The town board and all that have followed have served their constituents honestly and faithful and unselfishly. So that the town tax be not materially increased this town board voted themselves a salary of ten dollars a year.

The following ordinances were passed and approved by the board members:

Defining certain words phrases & terms.2. Defining namery and numbering the streets in town (I lived on Drover Road).3. Adopting a common seal for the use of the town of Scipio.4. Creating appointive officers.5. Providing for the construction of water conservation.6. Defining an abating nuisance.7. Relating to crime and offences.8. Preventing the running of large of dogs.9. Prescribing the mode of making equalization and collection of taxesfor general corporation purposes.10. Establishing an annual pole tax.11. Prohibiting the running of large animals inside the city limits.12. Charging of licences to business concerns.13. Dealing with intoxicating liquors.14. Creating of a board of health adoption of a common seal for the useof the town of Scipio Ordinance #3 Section I. Be it ordained by the Board of Trustees of the town of Scipio as follows:The seal shall be circular in form, one and three fourths inches in diameter, the impression on which is a scroll seal town of Scipio, Millard County, Utah, around the outer edge and a beehive in the center and the same as hereby established and declared to be and shallhereafter be, the seal of the town of Scipio passed and approved January 23, 1900.President W.R. ThompsonThomas Memmott, Town Clerk

From the time that the Black Hawk Indians made their last raid until the advent of the railroad, Scipio was flourishing settlement and being on the overland Stage Route from Salt Lake City to Nevada freighting, stage and travel of all kinds enlivened the town.
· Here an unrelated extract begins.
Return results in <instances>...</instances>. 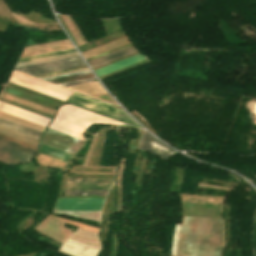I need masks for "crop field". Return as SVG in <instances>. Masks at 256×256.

Because of the steep grades on all sides, no railroad could be induced to come thru the valley. The nearest railroad station was Juab, 24 miles north of Scipio. A stage line to carry mail and passengers from Juab to Scipio was established.

All farm produce shipped out and all goods brought in was hauled in by team. Thru the deep snows of winter, the mud of spring and fall and dust in the summer. This was all changed when the U.S. Highway 91 was designated to pass thru Scipio. Car travel increased, freight trucks and large (overland) passenger bus’s pass this way.